Steve Babinski is also the new Indiana Wesleyan University softball coach – the first one in more 24 years.

IWU Athletic Director Mark DeMichael hired Steve Babinski after longtime softball coach Sue Bowman retired from athletics in May of 2011. DeMichael said Babinski stood out above the other applicants because of his heart for sports as a ministry and his history of success.

Babinski played baseball for most of his life and was voted Grace College’s Athlete of the Year. He was a player on the team for four years and a paid assistant his fifth year.

Babinski worked as a paid assistant at Grace for one season, then moved on as an assistant coach at Bowling Green State University. From there, he was hired as head coach for the MidAmerica Nazarene ladies softball team, the Pioneers.

He now lives in Marion with his wife Rachel and their four children, Corianna, Alizzia, Benjamin and Emi to kick off his first season with IWU softball.

During his years with the Pioneers, he received two notable coaching awards. Babinski was named Heart of America Athletic Conference Coach of the Year and NAIA Region 5 Coach of the Year in 2006. Four years later, the National Fastpitch Coaches Association named him Midwest Region Coach of the Year.

DeMichael said he has confidence in Babinski’s ability to help athletes hit their potential, the way he did when he helped transform the Pioneers from mediocre to NAIA qualifiers—the first time in the history of the program.
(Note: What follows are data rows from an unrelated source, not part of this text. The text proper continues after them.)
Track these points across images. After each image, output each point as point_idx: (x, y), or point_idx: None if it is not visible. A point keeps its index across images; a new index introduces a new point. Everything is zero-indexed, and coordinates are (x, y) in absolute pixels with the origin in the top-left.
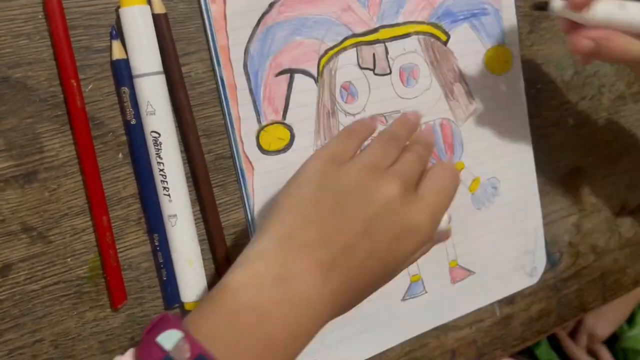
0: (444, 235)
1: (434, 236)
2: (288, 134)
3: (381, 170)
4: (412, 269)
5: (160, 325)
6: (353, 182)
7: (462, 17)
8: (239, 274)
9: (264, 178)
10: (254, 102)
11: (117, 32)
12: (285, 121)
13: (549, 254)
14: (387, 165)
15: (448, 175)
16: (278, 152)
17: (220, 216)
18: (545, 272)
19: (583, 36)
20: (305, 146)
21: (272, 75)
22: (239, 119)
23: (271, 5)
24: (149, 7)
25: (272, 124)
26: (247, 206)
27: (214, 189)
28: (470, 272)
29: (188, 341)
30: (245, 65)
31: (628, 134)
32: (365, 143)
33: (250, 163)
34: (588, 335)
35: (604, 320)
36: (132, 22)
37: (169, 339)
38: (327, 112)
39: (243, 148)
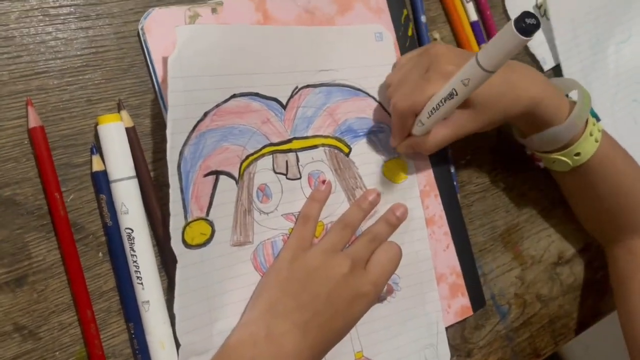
0: (388, 292)
1: (379, 297)
2: (210, 229)
3: (336, 252)
4: None
5: None
6: (316, 263)
7: (362, 133)
8: (236, 336)
9: (185, 271)
10: (183, 200)
11: (96, 147)
12: (208, 217)
13: (498, 307)
14: (342, 247)
15: (391, 250)
16: (199, 246)
17: None
18: (497, 324)
19: (404, 145)
20: (222, 241)
21: (201, 175)
22: (168, 215)
23: (205, 114)
24: (122, 123)
25: (196, 220)
26: None
27: None
28: None
29: None
30: (179, 166)
31: (555, 189)
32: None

Kelsey Decker (sr) is one of the Wildcats’ leaders and has been impressed with “coach Babs” and his mind for the game.

“His knowledge of the sport is better than anyone that I’ve ever played for – or even against,” Decker said.

Babinski is taking over a program that Bowman created in 1987 and was the coach of since its inception.

He laughs when people ask him what it’s like to follow a woman with such a big legacy.

“It’s not about filling shoes; it’s a relay,” Babinski said. “Sue passed the baton to me, and I’ll pass it on to whoever’s next.”

How’s he feeling about his first season?

That’s another question that makes him laugh.

“I know a lot of people are wanting to know wins and losses, but that’s not who I am,” Babinski said. “Basically, what I’ve seen is my girls get better every day. From day one to right now, everyone on our team is better. On the field, off the field, in the classroom: as people. So it’s already been a successful season.”